Lawmakers and advocates say enforcing parity through the new mental health bill will improve Georgians’ access to care.

Silberman says it will also help attract and retain more providers, but he says Georgia is decades behind — and the pipeline of providers won’t start flowing overnight.

Gwen Skinner knows the challenge intimately. She’s vice president for operations at Devereux Behavioral Health and chairs the workforce committee on the state’s Behavioral Health Reform and Innovation Commission.

“If you have no workforce, then you can’t address things like quality, availability,” Skinner says. “It is at the very foundation of the problem that we are addressing.”

Out of 159 Georgia counties, 150 have been identified as having a shortage of mental health providers. (Credit: Rural Health Information Hub)

That problem is especially acute in Georgia’s rural committees. 

“One hundred fifty out of 159 counties are considered mental healthcare professional shortage areas,” she says. “Seventy-seven counties have no psychiatrist working full-time. Seventy-six counties don’t have a licensed psychologist.”

Skinner says one solution is training more peer support specialists who deploy their own experiences with mental illness or addiction to help others. There are also efforts underway to recognize counseling licenses across state lines.

The Georgia Rural Health Innovation Center and Mercer University launched another creative program, pairing graduate students pursuing careers in counseling and social work with students in rural school districts via telehealth.

Masters candidate Rebecca Johnson works with elementary and middle schoolers in Ben Hill County, where there are zero full-time mental health providers. 

She often starts virtual sessions with younger kids by pulling up a “feelings chart” of emoji faces, to help kids talk about their days. Making sessions interactive breaks down some of the awkwardness of a virtual session.

“Some of these children that I’m working with are facing some really big deals,” Johnson says. “And the pandemic alone has been very difficult and very confusing for them. I can’t even imagine them navigating through these years without any type of mental health assistance.”

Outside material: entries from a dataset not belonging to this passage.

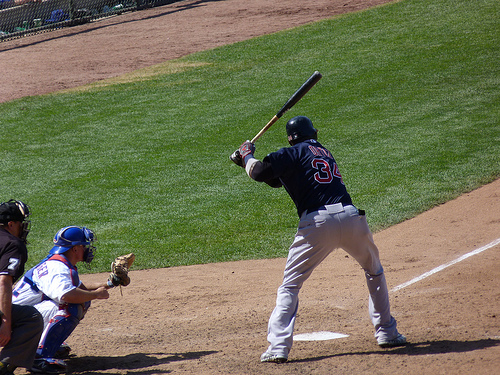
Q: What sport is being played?
A: Baseball.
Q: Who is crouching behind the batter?
A: Catcher and umpire.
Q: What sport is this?
A: Baseball.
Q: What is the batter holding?
A: Baseball bat.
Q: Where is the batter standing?
A: Baseball field.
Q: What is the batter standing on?
A: Home Plate.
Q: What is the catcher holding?
A: Catcher's mitt.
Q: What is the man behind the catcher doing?
A: Umping.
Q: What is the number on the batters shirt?
A: 34.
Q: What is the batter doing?
A: Playing baseball.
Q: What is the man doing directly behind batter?
A: Catching.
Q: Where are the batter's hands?
A: On the bat.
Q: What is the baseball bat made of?
A: Wood.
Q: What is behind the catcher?
A: The umpire.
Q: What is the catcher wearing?
A: A white uniform.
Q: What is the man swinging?
A: A baseball bat.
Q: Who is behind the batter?
A: A catcher.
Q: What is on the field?
A: Short green grass.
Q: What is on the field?
A: Green grass.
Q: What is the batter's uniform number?
A: 34.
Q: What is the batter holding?
A: A baseball bat.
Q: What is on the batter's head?
A: A helmet.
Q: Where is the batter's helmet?
A: On his head.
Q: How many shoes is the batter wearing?
A: Two.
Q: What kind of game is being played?
A: Baseball.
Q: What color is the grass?
A: Green.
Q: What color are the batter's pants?
A: White.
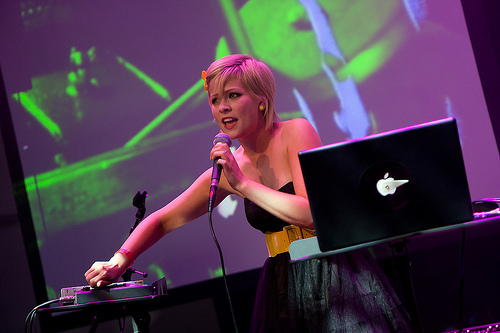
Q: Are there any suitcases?
A: No, there are no suitcases.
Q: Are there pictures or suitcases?
A: No, there are no suitcases or pictures.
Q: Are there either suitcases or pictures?
A: No, there are no suitcases or pictures.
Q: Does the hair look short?
A: Yes, the hair is short.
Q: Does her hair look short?
A: Yes, the hair is short.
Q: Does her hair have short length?
A: Yes, the hair is short.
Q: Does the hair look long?
A: No, the hair is short.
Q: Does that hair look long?
A: No, the hair is short.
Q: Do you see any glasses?
A: No, there are no glasses.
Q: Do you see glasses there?
A: No, there are no glasses.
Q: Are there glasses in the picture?
A: No, there are no glasses.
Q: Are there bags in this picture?
A: No, there are no bags.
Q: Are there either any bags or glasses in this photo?
A: No, there are no bags or glasses.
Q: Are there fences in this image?
A: No, there are no fences.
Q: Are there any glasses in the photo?
A: No, there are no glasses.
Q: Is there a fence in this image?
A: No, there are no fences.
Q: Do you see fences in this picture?
A: No, there are no fences.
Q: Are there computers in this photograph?
A: Yes, there is a computer.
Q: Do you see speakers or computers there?
A: Yes, there is a computer.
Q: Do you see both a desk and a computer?
A: No, there is a computer but no desks.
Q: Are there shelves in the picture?
A: No, there are no shelves.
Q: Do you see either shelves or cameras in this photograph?
A: No, there are no shelves or cameras.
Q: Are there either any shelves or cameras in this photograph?
A: No, there are no shelves or cameras.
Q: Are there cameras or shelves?
A: No, there are no shelves or cameras.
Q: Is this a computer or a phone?
A: This is a computer.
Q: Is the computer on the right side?
A: Yes, the computer is on the right of the image.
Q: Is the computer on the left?
A: No, the computer is on the right of the image.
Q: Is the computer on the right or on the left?
A: The computer is on the right of the image.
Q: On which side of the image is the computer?
A: The computer is on the right of the image.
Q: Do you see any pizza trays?
A: No, there are no pizza trays.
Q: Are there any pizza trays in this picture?
A: No, there are no pizza trays.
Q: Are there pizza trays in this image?
A: No, there are no pizza trays.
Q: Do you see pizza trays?
A: No, there are no pizza trays.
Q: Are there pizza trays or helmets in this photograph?
A: No, there are no pizza trays or helmets.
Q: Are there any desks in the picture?
A: No, there are no desks.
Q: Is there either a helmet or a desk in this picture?
A: No, there are no desks or helmets.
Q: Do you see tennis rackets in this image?
A: No, there are no tennis rackets.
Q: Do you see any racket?
A: No, there are no rackets.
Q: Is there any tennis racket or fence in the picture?
A: No, there are no rackets or fences.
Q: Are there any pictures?
A: No, there are no pictures.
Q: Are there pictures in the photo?
A: No, there are no pictures.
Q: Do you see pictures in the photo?
A: No, there are no pictures.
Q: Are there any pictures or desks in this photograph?
A: No, there are no pictures or desks.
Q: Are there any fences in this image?
A: No, there are no fences.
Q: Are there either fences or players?
A: No, there are no fences or players.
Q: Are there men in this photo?
A: No, there are no men.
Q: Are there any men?
A: No, there are no men.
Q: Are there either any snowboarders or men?
A: No, there are no men or snowboarders.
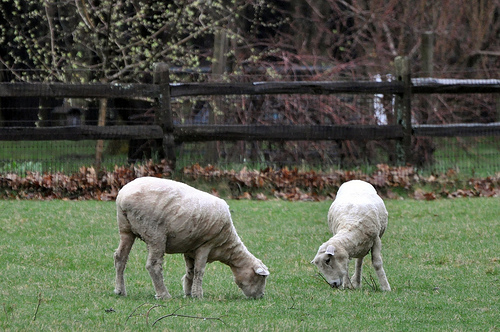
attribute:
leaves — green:
[7, 2, 257, 107]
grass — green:
[1, 137, 500, 330]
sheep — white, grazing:
[110, 173, 395, 305]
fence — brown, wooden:
[2, 60, 500, 184]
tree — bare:
[1, 0, 257, 162]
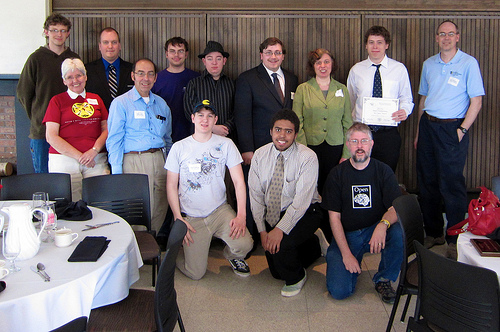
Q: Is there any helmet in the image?
A: No, there are no helmets.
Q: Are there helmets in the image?
A: No, there are no helmets.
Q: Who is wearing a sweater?
A: The man is wearing a sweater.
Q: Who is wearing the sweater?
A: The man is wearing a sweater.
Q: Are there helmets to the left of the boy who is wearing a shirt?
A: No, there is a man to the left of the boy.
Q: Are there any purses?
A: Yes, there is a purse.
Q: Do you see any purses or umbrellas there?
A: Yes, there is a purse.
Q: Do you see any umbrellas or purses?
A: Yes, there is a purse.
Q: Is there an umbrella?
A: No, there are no umbrellas.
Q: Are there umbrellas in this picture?
A: No, there are no umbrellas.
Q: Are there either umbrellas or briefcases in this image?
A: No, there are no umbrellas or briefcases.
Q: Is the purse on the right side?
A: Yes, the purse is on the right of the image.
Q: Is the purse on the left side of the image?
A: No, the purse is on the right of the image.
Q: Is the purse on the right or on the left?
A: The purse is on the right of the image.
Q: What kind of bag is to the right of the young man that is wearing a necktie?
A: The bag is a purse.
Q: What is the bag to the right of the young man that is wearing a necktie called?
A: The bag is a purse.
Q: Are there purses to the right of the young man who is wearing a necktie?
A: Yes, there is a purse to the right of the man.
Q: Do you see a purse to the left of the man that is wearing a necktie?
A: No, the purse is to the right of the man.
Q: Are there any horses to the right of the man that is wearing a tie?
A: No, there is a purse to the right of the man.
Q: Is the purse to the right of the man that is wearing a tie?
A: Yes, the purse is to the right of the man.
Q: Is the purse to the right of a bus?
A: No, the purse is to the right of the man.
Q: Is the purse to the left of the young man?
A: No, the purse is to the right of the man.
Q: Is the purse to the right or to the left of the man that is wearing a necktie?
A: The purse is to the right of the man.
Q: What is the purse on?
A: The purse is on the table.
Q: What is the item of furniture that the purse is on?
A: The piece of furniture is a table.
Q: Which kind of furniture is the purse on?
A: The purse is on the table.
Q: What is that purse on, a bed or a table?
A: The purse is on a table.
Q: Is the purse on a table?
A: Yes, the purse is on a table.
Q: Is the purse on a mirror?
A: No, the purse is on a table.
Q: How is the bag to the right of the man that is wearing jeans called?
A: The bag is a purse.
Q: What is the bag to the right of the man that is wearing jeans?
A: The bag is a purse.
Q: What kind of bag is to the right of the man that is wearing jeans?
A: The bag is a purse.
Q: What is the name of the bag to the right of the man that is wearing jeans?
A: The bag is a purse.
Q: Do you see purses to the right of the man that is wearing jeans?
A: Yes, there is a purse to the right of the man.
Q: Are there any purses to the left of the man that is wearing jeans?
A: No, the purse is to the right of the man.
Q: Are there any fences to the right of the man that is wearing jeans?
A: No, there is a purse to the right of the man.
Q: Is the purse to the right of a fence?
A: No, the purse is to the right of the man.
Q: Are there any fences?
A: No, there are no fences.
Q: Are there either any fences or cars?
A: No, there are no fences or cars.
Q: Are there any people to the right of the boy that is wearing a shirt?
A: Yes, there are people to the right of the boy.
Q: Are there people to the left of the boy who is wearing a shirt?
A: No, the people are to the right of the boy.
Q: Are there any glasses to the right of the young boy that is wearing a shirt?
A: No, there are people to the right of the boy.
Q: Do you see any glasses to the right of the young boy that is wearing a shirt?
A: No, there are people to the right of the boy.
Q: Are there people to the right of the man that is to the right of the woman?
A: Yes, there are people to the right of the man.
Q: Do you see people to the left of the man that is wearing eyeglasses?
A: No, the people are to the right of the man.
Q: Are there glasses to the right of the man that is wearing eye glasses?
A: No, there are people to the right of the man.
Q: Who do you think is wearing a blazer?
A: The people are wearing a blazer.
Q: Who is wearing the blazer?
A: The people are wearing a blazer.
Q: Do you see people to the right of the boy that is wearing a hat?
A: Yes, there are people to the right of the boy.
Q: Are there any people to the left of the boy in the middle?
A: No, the people are to the right of the boy.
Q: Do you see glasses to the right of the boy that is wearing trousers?
A: No, there are people to the right of the boy.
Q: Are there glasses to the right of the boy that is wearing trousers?
A: No, there are people to the right of the boy.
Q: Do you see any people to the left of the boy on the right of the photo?
A: Yes, there are people to the left of the boy.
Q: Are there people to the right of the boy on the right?
A: No, the people are to the left of the boy.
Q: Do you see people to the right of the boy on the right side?
A: No, the people are to the left of the boy.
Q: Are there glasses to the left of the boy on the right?
A: No, there are people to the left of the boy.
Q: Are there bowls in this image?
A: No, there are no bowls.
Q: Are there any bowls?
A: No, there are no bowls.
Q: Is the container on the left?
A: Yes, the container is on the left of the image.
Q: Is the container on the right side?
A: No, the container is on the left of the image.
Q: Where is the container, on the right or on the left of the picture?
A: The container is on the left of the image.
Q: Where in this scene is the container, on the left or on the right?
A: The container is on the left of the image.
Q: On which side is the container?
A: The container is on the left of the image.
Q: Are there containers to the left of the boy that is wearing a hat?
A: Yes, there is a container to the left of the boy.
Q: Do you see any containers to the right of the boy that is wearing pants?
A: No, the container is to the left of the boy.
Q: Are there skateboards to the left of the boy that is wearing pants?
A: No, there is a container to the left of the boy.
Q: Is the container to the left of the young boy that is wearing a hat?
A: Yes, the container is to the left of the boy.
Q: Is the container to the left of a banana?
A: No, the container is to the left of the boy.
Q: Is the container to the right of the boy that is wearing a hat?
A: No, the container is to the left of the boy.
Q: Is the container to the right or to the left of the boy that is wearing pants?
A: The container is to the left of the boy.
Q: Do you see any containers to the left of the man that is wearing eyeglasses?
A: Yes, there is a container to the left of the man.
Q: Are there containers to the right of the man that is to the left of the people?
A: No, the container is to the left of the man.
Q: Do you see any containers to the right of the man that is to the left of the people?
A: No, the container is to the left of the man.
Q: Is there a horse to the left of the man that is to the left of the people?
A: No, there is a container to the left of the man.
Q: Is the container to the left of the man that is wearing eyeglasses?
A: Yes, the container is to the left of the man.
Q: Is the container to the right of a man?
A: No, the container is to the left of a man.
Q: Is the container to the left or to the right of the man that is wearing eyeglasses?
A: The container is to the left of the man.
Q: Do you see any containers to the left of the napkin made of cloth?
A: Yes, there is a container to the left of the napkin.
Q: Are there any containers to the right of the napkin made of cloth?
A: No, the container is to the left of the napkin.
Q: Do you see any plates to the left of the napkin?
A: No, there is a container to the left of the napkin.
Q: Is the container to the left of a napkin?
A: Yes, the container is to the left of a napkin.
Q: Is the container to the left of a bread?
A: No, the container is to the left of a napkin.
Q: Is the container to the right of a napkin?
A: No, the container is to the left of a napkin.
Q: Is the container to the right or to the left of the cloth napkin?
A: The container is to the left of the napkin.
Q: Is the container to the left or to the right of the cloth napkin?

Rebecca Johnson is pursuing a career in counseling after she decided to leave her corporate job. (Courtesy Rebecca Johnson)

Johnson is in her forties, starting a second career. Years ago, she considered pursuing work in mental healthcare.

“All I wanted to do was change the world and I was ready to do whatever it took,” she says.

Johnson ended up in a corporate job instead, following her family’s advice to take a path with good pay and steady promotions.

That corporate job didn’t end up being fulfilling. Now, as she pursues her counseling credentials, Johnson hopes the mental health overhaul will change the calculus for others.

The bill outlines a forgivable loan program for students pursuing careers in mental health, something Johnson says her fellow grad students talk about frequently.

If the Georgia General Assembly makes that program a reality, Johnson says she would be able to pursue a doctorate — bringing her another step closer to helping fill Georgia’s cavernous mental health care gap.